The deploy/helm/probectl-agent chart deploys the agent as a DaemonSet with the privilege contract declared in the manifest: drop all capabilities and add back only CAP_BPF / CAP_PERFMON (set capabilityMode: legacy for 5.4–5.7 kernels → CAP_SYS_ADMIN), a seccomp profile (RuntimeDefault; point seccomp.type: Localhost at the installed default-deny profile for tighter filtering), read-only root, the BTF host mount, and resource limits. Rendering fails closed: no tenantID, or plaintext kafka without the explicit bus.allowPlaintext, refuses to template.
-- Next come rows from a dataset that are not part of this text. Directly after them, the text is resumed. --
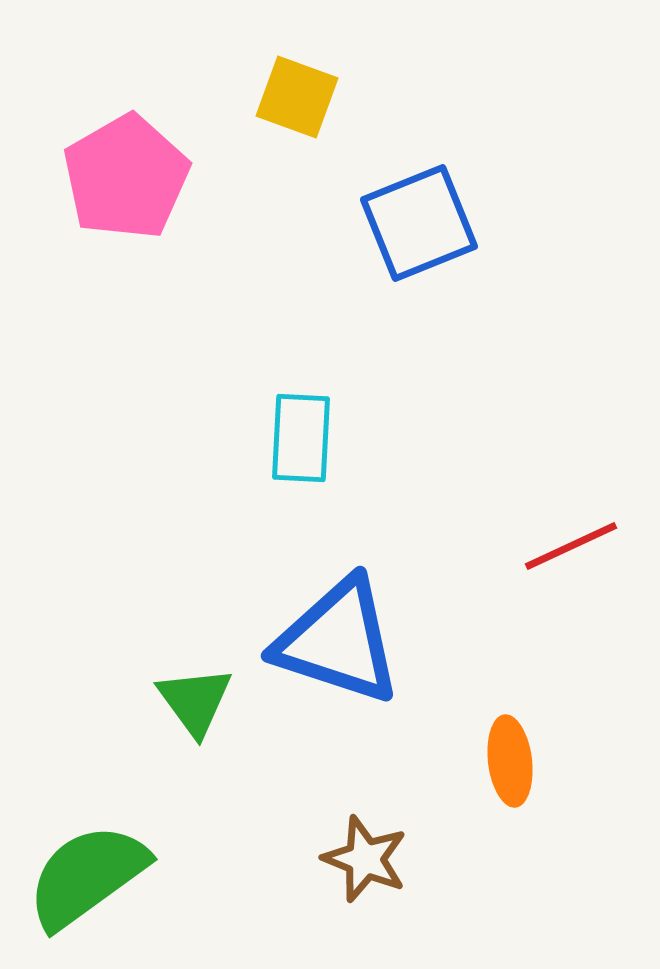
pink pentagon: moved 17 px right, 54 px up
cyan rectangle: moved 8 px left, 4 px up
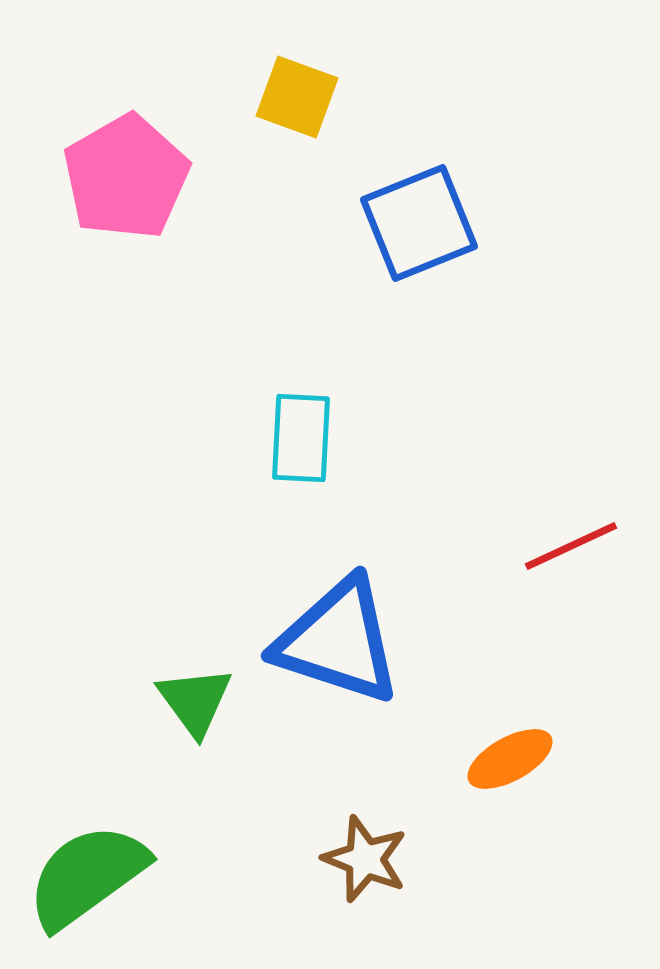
orange ellipse: moved 2 px up; rotated 68 degrees clockwise
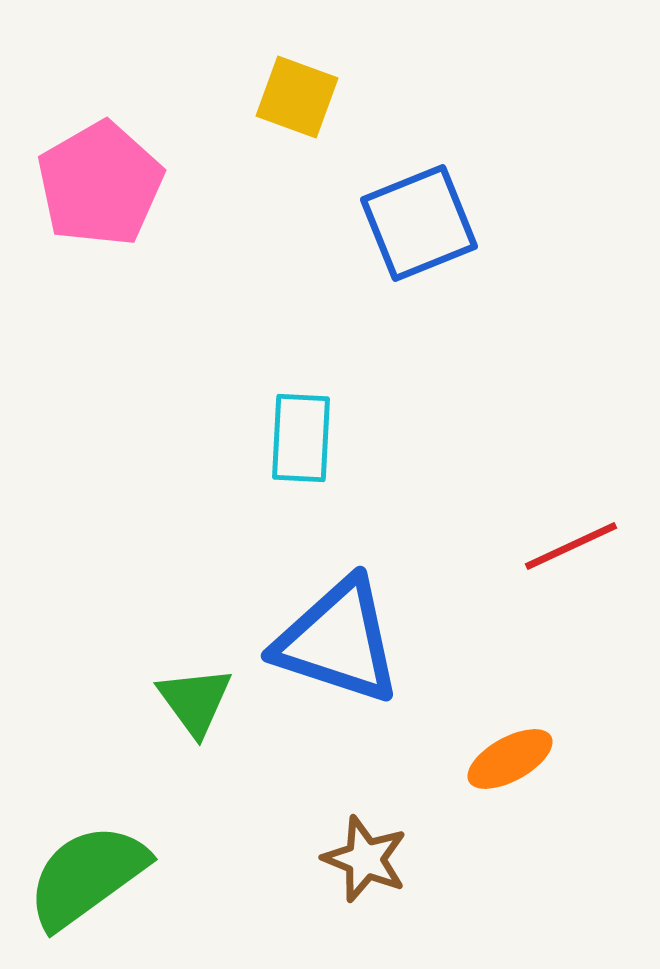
pink pentagon: moved 26 px left, 7 px down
CI helm-lints, hardening-asserts, and kubeconform-validates the chart on every run.

helm install probectl-agent deploy/helm/probectl-agent \
  --set tenantID=acme \
  --set 'bus.brokers={kafka.probectl.svc:9093}' \
  --set bus.tls.existingSecret=probectl-bus-tls

(In Kubernetes the container runs as uid 0 with everything dropped except the minimal pair — Kubernetes grants added capabilities to root only, with no ambient- capability support. The VM unit below instead runs fully non-root via ambient capabilities.)

VM / bare metal

deploy/agent/install.sh installs a local binary (air-gap friendly — downloads nothing, never self-updates), creates the probectl-agent system user, installs the hardened systemd unit, and writes a fail-closed sample config:

sudo deploy/agent/install.sh ./bin/probectl-ebpf-agent
$EDITOR /etc/probectl/ebpf-agent.yaml   # set tenant_id + brokers
sudo systemctl start probectl-ebpf-agent

Hardened runtime profile

Run the agent with the minimal capability set and the shipped seccomp profile — see deploy/agent/: CAP_BPF + CAP_PERFMON on kernels ≥ 5.8 (CAP_SYS_ADMIN only as the pre-5.8 fallback), LimitMEMLOCK, no root, default-deny seccomp (deploy/agent/seccomp.json), plus a hardened systemd unit and container/K8s securityContext examples.

Running

# No-kernel / CI / macOS: replay recorded flows.
PROBECTL_EBPF_TENANT_ID=<uuid> PROBECTL_EBPF_FIXTURE_PATH=flows.json probectl-ebpf-agent

# Live (Linux, built with -tags ebpf, as root or with CAP_BPF+CAP_PERFMON):
probectl-ebpf-agent -config /etc/probectl/ebpf-agent.yaml

Example config: deploy/agent/probectl-ebpf-agent.example.yml.

Configuration keys

See configuration.md for the full PROBECTL_EBPF_* table.

Scope and follow-ups

In scope today: the agent, L3/L4 capture, the service map, L7 parsing (HTTP/1.1+2, gRPC, DNS, Kafka) with TLS-uprobe plaintext capture, OTel emit, and the kernel/uprobe matrix. On the consuming side, the control plane already drains probectl.ebpf.flows on three independent, tenant-verified consumer groups: the topology view (service edges feed the graph), segmentation validation (declared policy vs observed traffic), and NDR detection. Natural follow-ups (out of scope here): IPv6 + byte/packet counters; the 5-tuple↔SSL correlation and the Go-TLS capture path; and raw-flow retention in ClickHouse with a flow-level query API. Detection, segmentation validation, TLS posture, and cost all build on this layer.